▶ **ABOUT THIS TASK**:
Please take the records that follow and repeat exactly the lines starting with the line with "Note: Policy amount" and going on through the line with "ended March 31, 2022".

▶ **DATA SHOWN**:

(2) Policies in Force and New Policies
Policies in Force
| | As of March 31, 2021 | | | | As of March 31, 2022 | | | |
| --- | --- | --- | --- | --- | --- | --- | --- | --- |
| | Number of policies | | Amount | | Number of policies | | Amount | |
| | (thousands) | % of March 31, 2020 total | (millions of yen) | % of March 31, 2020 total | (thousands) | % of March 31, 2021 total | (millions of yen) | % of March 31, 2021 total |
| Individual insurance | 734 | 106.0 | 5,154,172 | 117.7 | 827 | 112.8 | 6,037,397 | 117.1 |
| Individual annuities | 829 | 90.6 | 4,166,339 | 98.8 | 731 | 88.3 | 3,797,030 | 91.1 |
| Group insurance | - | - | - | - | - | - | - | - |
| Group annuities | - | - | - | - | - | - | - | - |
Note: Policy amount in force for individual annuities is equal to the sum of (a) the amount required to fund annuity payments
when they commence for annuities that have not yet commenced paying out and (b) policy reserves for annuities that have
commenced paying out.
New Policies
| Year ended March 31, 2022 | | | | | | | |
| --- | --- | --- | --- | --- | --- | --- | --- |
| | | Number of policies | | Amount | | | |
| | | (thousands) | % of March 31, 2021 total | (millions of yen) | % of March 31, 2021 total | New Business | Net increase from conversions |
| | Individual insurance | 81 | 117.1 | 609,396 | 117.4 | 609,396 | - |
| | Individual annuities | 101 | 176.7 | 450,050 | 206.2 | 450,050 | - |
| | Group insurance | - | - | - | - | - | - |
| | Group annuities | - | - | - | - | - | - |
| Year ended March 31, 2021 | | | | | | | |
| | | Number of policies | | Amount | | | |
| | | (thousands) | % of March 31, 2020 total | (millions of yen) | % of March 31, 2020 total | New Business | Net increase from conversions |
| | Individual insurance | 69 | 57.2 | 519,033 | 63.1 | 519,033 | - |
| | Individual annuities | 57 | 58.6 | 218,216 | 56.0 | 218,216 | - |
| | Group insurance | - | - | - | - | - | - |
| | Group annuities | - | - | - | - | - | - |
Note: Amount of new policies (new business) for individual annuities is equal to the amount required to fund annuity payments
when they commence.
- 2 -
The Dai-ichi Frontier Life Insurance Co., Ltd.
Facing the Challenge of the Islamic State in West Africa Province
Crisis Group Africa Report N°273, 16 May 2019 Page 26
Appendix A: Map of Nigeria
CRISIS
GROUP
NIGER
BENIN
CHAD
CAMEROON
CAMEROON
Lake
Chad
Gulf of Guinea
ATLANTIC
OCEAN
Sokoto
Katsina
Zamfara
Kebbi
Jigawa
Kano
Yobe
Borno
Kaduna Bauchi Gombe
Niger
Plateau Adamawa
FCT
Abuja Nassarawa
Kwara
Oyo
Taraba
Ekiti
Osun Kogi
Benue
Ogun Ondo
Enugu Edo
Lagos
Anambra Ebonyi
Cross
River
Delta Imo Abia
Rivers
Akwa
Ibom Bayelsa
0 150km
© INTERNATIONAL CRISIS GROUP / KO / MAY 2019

▶ **REPLY**:
Note: Policy amount in force for individual annuities is equal to the sum of (a) the amount required to fund annuity payments
when they commence for annuities that have not yet commenced paying out and (b) policy reserves for annuities that have
commenced paying out.
New Policies
| Year ended March 31, 2022 | | | | | | | |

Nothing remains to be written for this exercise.